Batas Ketahanan Tubuh Anabul: Berapa Lama Kucing Bisa Bertahan Hidup Tanpa Makan dan Minum?

Kronologi Kejadian di Malam Takbir

Berdasarkan informasi yang dihimpun oleh tim redaksi, insiden ini berlangsung saat festival takbir keliling untuk menyambut hari raya Idul Adha pada Selasa malam. Sejumlah rombongan peserta festival membawa truk yang dimodifikasi khusus untuk mengangkut puluhan pengeras suara dengan kapasitas watt yang sangat besar. Saat rombongan melintasi kawasan permukiman padat di Desa Bandungrejo, intensitas suara yang dikeluarkan mencapai titik di mana material bangunan tidak lagi mampu menahan resonansi getaran.

Jarak antara armada sound system dengan bangunan rumah yang terbilang dekat disinyalir menjadi faktor utama mengapa dampak kerusakan begitu fatal. Getaran mekanis dari gelombang suara tersebut merambat melalui udara dan tanah, yang kemudian menghantam kaca jendela hingga mencapai titik resonansi tertingginya dan pecah seketika.

Konfirmasi dari Pihak Kepolisian Jepara

Menanggapi kegaduhan yang terjadi di masyarakat, Kasi Humas Polres Jepara, AKP Dwi Prayitna, memberikan keterangan resmi. Ia membenarkan bahwa memang telah terjadi kerusakan pada satu unit rumah warga akibat paparan suara dari rangkaian acara takbir keliling tersebut. Pihak kepolisian segera bergerak cepat untuk memastikan situasi tetap kondusif dan tidak menimbulkan konflik horizontal antara warga dan penyelenggara.

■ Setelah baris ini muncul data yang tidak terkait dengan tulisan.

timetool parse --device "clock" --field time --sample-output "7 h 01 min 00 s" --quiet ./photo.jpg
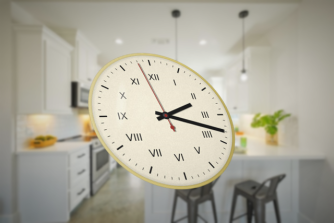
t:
2 h 17 min 58 s
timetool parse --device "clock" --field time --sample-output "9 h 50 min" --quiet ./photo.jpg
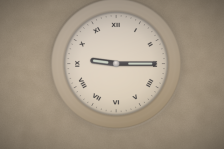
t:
9 h 15 min
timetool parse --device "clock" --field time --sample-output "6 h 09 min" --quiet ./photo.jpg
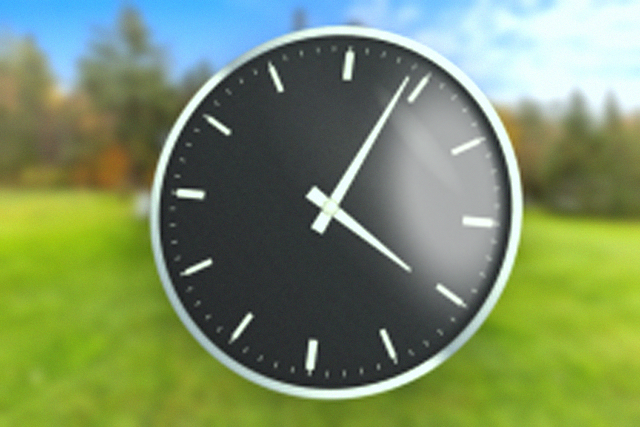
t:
4 h 04 min
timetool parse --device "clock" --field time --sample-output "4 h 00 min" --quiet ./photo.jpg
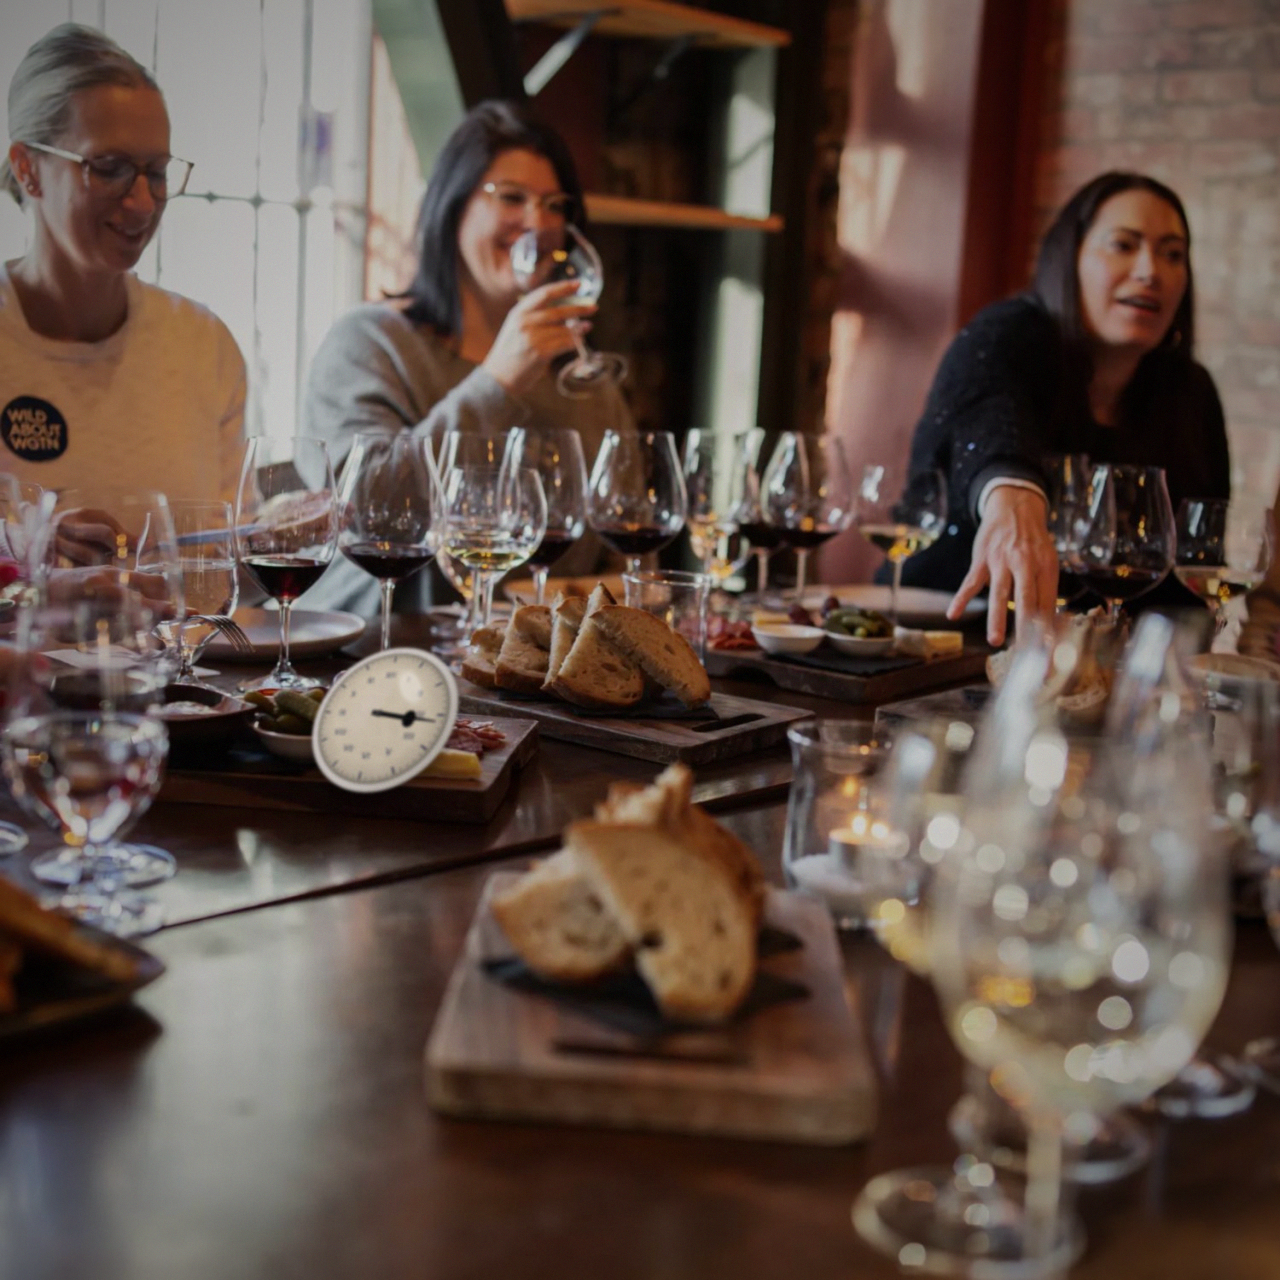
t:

Baca Juga 12 Puisi Hari Buruh 2026: Kidung Perlawanan dan Seruan Keadilan dari Jantung Perjuangan Rakyat
12 Puisi Hari Buruh 2026: Kidung Perlawanan dan Seruan Keadilan dari Jantung Perjuangan Rakyat

“Benar, ada kejadian satu unit rumah warga di Desa Bandungrejo yang mengalami kerusakan di bagian jendela dan plafon. Hal ini terjadi saat berlangsungnya festival takbir keliling yang menggunakan perangkat suara besar,” ungkap AKP Dwi Prayitna saat dikonfirmasi oleh awak media.

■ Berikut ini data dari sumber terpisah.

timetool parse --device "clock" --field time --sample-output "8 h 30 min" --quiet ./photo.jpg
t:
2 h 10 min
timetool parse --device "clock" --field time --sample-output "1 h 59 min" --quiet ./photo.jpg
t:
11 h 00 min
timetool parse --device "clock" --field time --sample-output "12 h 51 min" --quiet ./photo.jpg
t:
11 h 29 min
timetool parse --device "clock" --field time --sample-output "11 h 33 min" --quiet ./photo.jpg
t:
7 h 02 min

Kesepakatan dan Tanggung Jawab Panitia

Meskipun kerusakan yang ditimbulkan cukup signifikan, AKP Dwi Prayitna menekankan bahwa persoalan ini telah diselesaikan secara kekeluargaan. Ternyata, jauh sebelum acara dimulai, pihak panitia penyelenggara di desa setempat telah memiliki komitmen tertulis dan kesepakatan bersama dengan warga mengenai potensi risiko yang mungkin timbul selama festival berlangsung.

“Panitia sudah menyatakan bertanggung jawab penuh dan bersedia mengganti seluruh kerugian yang dialami pemilik rumah. Tidak ada sengketa lebih lanjut karena memang sudah ada perjanjian di awal bahwa jika ada kerusakan akibat operasional sound system, panitia yang akan menanggung biayanya,” tambah Dwi. Hal ini menunjukkan adanya bentuk mitigasi risiko, meskipun pada praktiknya dampak di lapangan tetap mengejutkan banyak pihak.

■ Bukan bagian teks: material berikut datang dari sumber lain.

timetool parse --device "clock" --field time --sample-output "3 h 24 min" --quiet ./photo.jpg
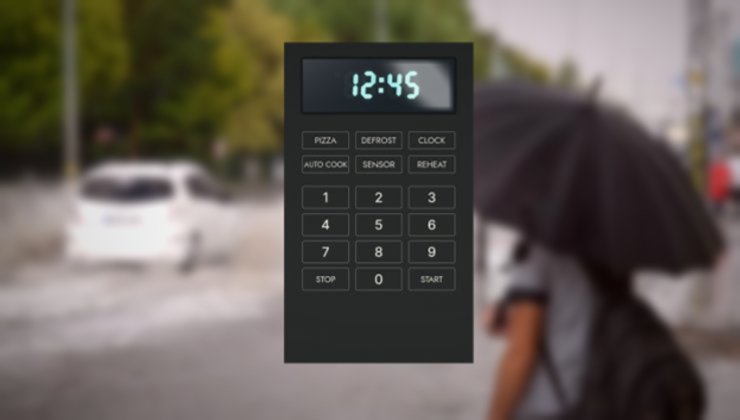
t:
12 h 45 min
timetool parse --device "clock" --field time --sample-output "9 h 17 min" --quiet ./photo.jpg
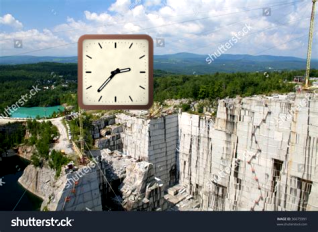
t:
2 h 37 min
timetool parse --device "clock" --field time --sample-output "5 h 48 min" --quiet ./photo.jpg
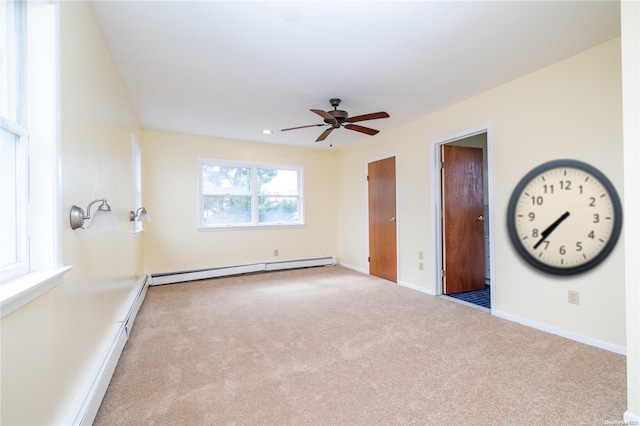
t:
7 h 37 min
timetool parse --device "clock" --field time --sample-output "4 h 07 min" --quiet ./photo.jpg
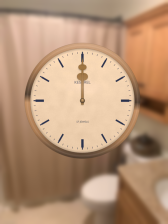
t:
12 h 00 min
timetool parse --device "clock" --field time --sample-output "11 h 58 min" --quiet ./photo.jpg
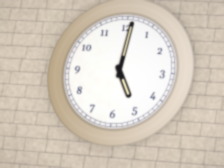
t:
5 h 01 min
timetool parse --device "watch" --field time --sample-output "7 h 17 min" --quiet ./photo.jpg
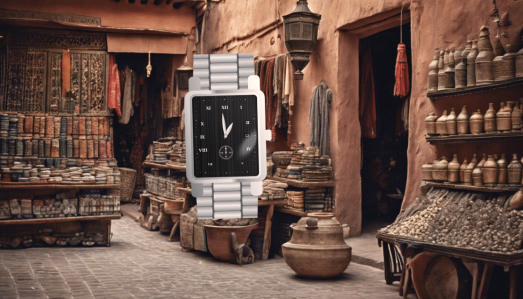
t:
12 h 59 min
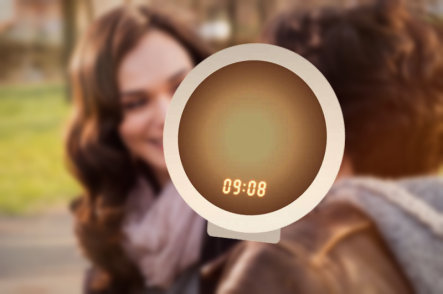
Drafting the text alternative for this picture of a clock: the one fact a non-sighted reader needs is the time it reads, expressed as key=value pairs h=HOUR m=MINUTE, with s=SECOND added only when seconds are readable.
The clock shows h=9 m=8
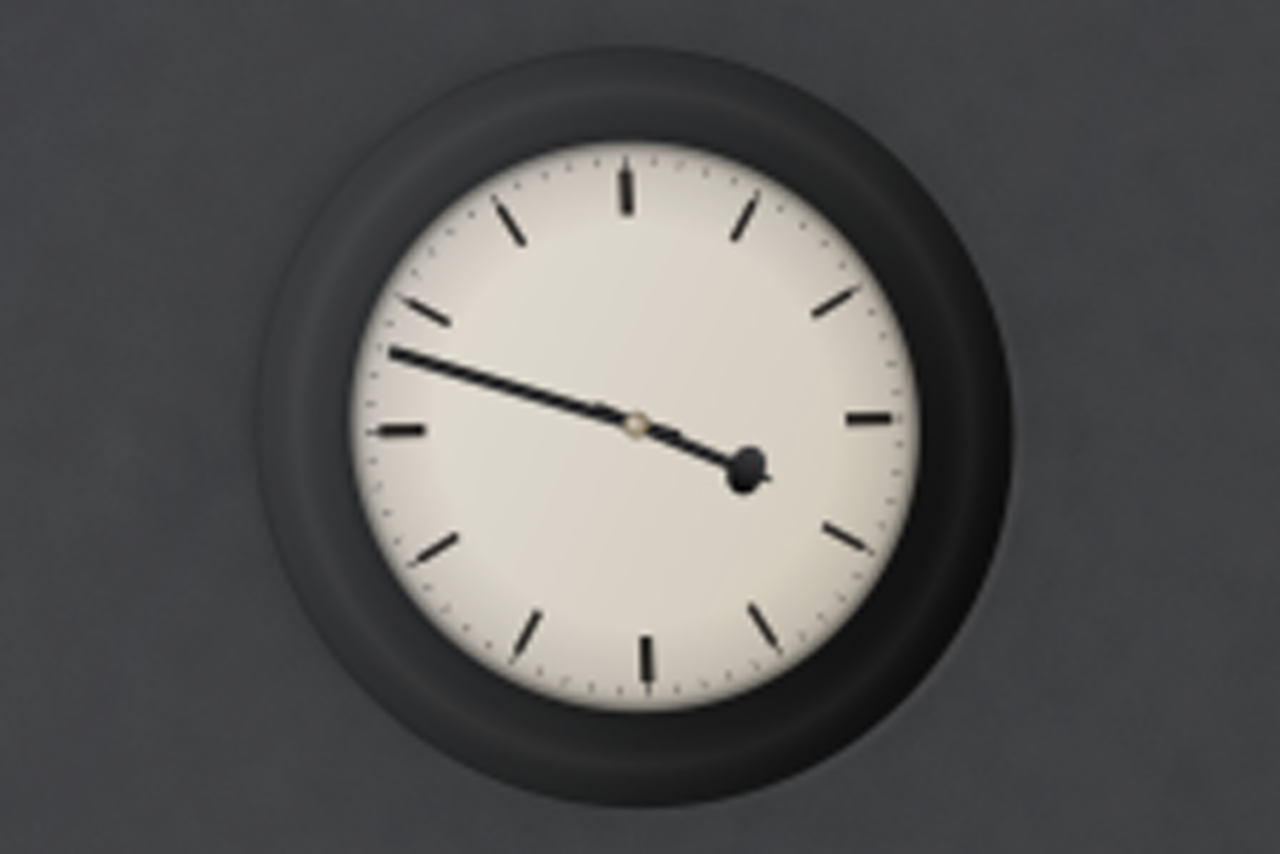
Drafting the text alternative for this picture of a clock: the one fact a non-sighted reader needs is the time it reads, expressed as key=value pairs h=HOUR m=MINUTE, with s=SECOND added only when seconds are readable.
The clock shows h=3 m=48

Baca Juga Misi Ambisius Persijap Jepara: Siap Menjadi Batu Sandungan Terakhir Persib Bandung Menuju Tahta Juara
Misi Ambisius Persijap Jepara: Siap Menjadi Batu Sandungan Terakhir Persib Bandung Menuju Tahta Juara

Mengenal Tren Sound Horeg di Jawa Tengah

Fenomena sound horeg belakangan memang menjadi primadona dalam setiap perayaan hari besar di wilayah Jawa Tengah dan Jawa Timur. Kata ‘horeg’ sendiri berasal dari bahasa Jawa yang berarti ‘bergetar hebat’. Penggemar audio ini biasanya tidak hanya mementingkan kejernihan suara, melainkan kekuatan dentuman yang mampu menggetarkan dada hingga bangunan di sekitarnya.

Namun, di balik popularitasnya, tren ini menyimpan risiko keamanan yang tinggi. Selain potensi kerusakan properti seperti yang terjadi di Kabupaten Jepara, paparan suara di atas ambang batas normal juga berisiko mengganggu kesehatan pendengaran manusia, memicu kecemasan pada lansia dan balita, hingga mengganggu kenyamanan hewan ternak di lingkungan sekitar.

Pelajaran Berharga untuk Penyelenggara Event

Kasus di Kalinyamatan ini menjadi pelajaran berharga bagi banyak pihak, terutama bagi penyelenggara acara di masa mendatang. Penggunaan perangkat suara dengan intensitas tinggi di area permukiman semestinya dilakukan dengan perhitungan teknis yang matang. Tidak hanya soal ganti rugi materiil, namun aspek keselamatan struktural bangunan dan kesehatan masyarakat luas harus menjadi prioritas utama.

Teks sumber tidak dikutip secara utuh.